**Supplied passage**:
--------------------------------------------------

To date, nine genome-wide linkage studies in AMD have been published (24–32) and a large number of putative candidate regions for susceptibility genes have been suggested. In particular, evidence for linkage to regions on chromosomes 1q and 10q has been remarkably consistent for a complex disorder, despite the different methodologies utilized for defining the clinical phenotype and performing the statistical analyses. However, several other regions exhibiting significant linkage in individual studies have not been replicated or show only nominal evidence for linkage in other studies. This is not unexpected because the power of individual linkage studies is likely to be low for complex disease genes that may be of weak or moderate effect. Several thousand affected sibling pairs (ASPs) may be required to provide high power to detect linkage (33,34).

Pooling of raw genotype data across studies provides an optimal strategy to maximize power to detect linkage, although this can be difficult due to differences in genotyped markers, family structure and phenotype definition. The genome-scan meta-analysis (GSMA) method (35,36) allows linkage results from several studies to be combined, providing greater power to identify regions which show only weak evidence for linkage in individual studies, as confirmed by simulation studies (36). This method is robust to differences in study design and analysis methods and has been successfully applied to several other complex diseases including rheumatoid arthritis (37), schizophrenia (38), type 2 diabetes (39), coronary heart disease (40), hypertension (41), cleft lip and palate syndrome (42) and inflammatory bowel disease (43). Here, we apply the GSMA method to six published AMD genome-wide linkage scans.

	RESULTS

TOP ABSTRACT INTRODUCTION RESULTS DISCUSSION MATERIALS AND METHODS REFERENCES

 
Summed ranks (SRs) for each bin c.n (the nth bin on chromosome c) from weighted analysis are shown in Figure 1A, where each study contributes SRs scaled by the square root of the number of affected individuals. Significant thresholds of 95 and 99% are shown where, for example, each bin has a 5% probability of attaining a SR higher than the 95% limit. Bins of nominal significance (P<0.05) are also listed in Table 1. In total, 15 bins were observed with a SR above the 95% limit when compared with the six bins expected to exceed this value if no linkage was present.

View larger version (31K): [in this window] [in a new window]   Figure 1. Results from the AMD GSMA. (A) SRs for each bin (weighted by square root of the number of affected individuals in each study); 95 and 99% confidence limits are shown. (B) Highest 20 observed SRs (solid line) with distribution of simulated results (median, interquartile and range of values).

--------------------------------------------------

[Extracted data entries]
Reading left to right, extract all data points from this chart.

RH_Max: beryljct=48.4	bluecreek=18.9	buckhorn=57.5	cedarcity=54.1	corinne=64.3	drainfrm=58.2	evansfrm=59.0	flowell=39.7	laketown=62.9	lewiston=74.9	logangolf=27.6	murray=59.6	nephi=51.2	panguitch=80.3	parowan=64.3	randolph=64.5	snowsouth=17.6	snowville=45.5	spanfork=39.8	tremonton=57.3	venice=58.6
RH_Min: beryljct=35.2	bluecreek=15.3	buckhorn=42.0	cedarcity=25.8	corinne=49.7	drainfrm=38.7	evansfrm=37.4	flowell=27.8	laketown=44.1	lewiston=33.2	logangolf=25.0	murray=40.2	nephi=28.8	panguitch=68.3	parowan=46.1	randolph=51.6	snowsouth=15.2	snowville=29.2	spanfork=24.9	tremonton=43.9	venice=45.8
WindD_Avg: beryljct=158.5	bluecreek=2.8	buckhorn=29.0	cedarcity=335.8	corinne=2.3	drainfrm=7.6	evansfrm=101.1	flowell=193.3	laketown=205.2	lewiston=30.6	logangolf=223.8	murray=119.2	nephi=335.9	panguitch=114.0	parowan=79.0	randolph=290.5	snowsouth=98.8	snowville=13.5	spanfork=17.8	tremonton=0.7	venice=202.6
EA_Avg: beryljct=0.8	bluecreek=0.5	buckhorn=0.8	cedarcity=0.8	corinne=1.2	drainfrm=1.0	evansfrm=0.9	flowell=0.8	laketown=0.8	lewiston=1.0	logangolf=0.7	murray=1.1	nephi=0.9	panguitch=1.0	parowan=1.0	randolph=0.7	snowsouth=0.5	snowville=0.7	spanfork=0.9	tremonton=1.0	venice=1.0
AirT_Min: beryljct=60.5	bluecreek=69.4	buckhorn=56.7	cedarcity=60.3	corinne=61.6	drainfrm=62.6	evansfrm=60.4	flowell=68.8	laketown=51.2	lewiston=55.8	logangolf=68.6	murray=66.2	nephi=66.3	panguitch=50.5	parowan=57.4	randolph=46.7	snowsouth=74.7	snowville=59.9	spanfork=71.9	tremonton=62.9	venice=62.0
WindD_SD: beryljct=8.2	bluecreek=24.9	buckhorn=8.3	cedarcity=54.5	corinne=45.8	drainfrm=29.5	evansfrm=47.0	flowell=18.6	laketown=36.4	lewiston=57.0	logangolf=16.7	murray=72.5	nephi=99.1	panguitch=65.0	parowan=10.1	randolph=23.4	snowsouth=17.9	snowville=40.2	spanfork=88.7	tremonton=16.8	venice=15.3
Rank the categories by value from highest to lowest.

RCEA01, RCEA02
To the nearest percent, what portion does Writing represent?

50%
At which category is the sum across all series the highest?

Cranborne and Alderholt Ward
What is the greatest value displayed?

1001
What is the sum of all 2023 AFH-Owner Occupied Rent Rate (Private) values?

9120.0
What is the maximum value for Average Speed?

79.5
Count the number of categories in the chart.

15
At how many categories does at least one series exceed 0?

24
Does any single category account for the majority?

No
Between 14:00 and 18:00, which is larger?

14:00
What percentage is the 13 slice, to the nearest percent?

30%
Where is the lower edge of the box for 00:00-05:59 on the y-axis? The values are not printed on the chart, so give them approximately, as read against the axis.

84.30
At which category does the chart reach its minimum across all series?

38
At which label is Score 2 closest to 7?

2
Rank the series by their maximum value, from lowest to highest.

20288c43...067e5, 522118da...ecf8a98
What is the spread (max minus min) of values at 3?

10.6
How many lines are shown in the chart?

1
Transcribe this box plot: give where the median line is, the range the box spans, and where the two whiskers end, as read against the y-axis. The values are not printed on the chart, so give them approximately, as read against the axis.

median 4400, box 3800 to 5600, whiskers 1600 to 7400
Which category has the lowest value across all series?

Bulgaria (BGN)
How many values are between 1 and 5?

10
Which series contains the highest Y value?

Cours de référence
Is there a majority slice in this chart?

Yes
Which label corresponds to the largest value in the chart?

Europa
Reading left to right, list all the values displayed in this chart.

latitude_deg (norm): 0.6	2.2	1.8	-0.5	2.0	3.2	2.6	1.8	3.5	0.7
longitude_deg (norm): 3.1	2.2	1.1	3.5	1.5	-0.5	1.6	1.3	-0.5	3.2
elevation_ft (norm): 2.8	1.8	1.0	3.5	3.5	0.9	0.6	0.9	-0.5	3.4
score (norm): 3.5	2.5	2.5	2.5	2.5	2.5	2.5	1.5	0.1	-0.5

--------------------------------------------------

Reproduce everything in the AMD linkage passage from "Summed ranks (SRs)" down to "linkage was present.", switching "square root" to "cube root". The rows are material separate from the supplied text.

Summed ranks (SRs) for each bin c.n (the nth bin on chromosome c) from weighted analysis are shown in Figure 1A, where each study contributes SRs scaled by the cube root of the number of affected individuals. Significant thresholds of 95 and 99% are shown where, for example, each bin has a 5% probability of attaining a SR higher than the 95% limit. Bins of nominal significance (P<0.05) are also listed in Table 1. In total, 15 bins were observed with a SR above the 95% limit when compared with the six bins expected to exceed this value if no linkage was present.